If you have a string like 12345ABCDE67890
, and you render it on an Arabic system, you might get ٠١٢٣٤ABCDE67890. The leading digits are rendered as Arabic-Indic digits, but the trailing digits are rendered as European digits. What’s going on here?
This is a feature known as contextual digit substitution. You can specify whether European digits are replaced with native equivalents by going to the Region control panel (formerly known as Regional and Language Options), clicking on the Formats tab, going to Additional settings (formerly known as Customize this format), and looking at the options under Use native digits.
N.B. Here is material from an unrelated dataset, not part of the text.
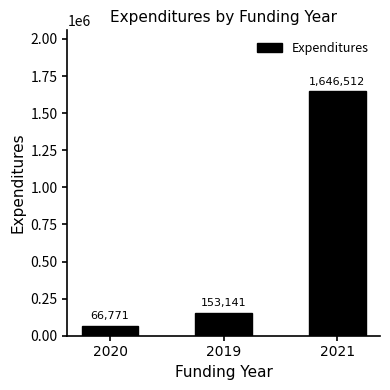

What is the minimum value shown in the chart?

66770.8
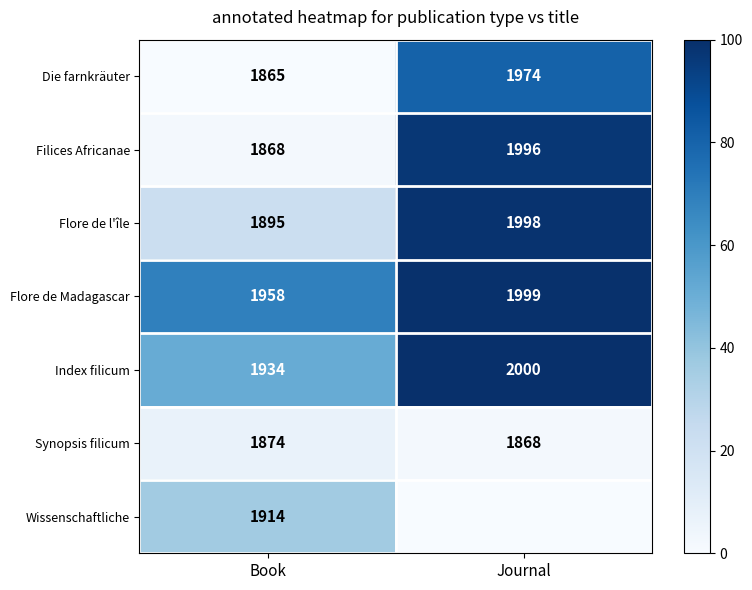

The Synopsis filicum series shows 1868 at Journal. True or false?

True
The three options there correspond to the three values for LOCAL_IDIGITSUBSTITUTION
.
Programmatically, you can override the user preference (if you know that you are in a special case, like an IP address) by following the instructions in MSDN.
- Uniscribe:
ScriptApplyDigitSubstitution
- DWrite:
IDWriteTextAnalysisSink::SetNumberSubstitution
- GDI:
ETO_NUMERICSLATIN
orETO_NUMERICSLOCAL
.
As a last resort, you can stick a Unicode NODS (U+206F) at the beginning of the string to force European digits, or a Unicode NADS (U+206E) to force national digits. Bonus chatter: What’s the point of contextual digit substitution anyway? Suppose you have the string “there are 3 items remaining.” (Let’s say that all text in lowercase is in Arabic.) You want this 3 to be rendered in Arabic-Indic digits because it is part of an Arabic sentence. On the other hand, if you have the string “that’s a really nice BMW 350.” you want the 350 to be in European digits since it is part of the brand name “BMW 350”.
Contextual digit substitution chooses whether to use Arabic-Indic digits or European digits by matching them to the characters that immediately precede them. (And if no character precedes them, then it uses the ambient language.)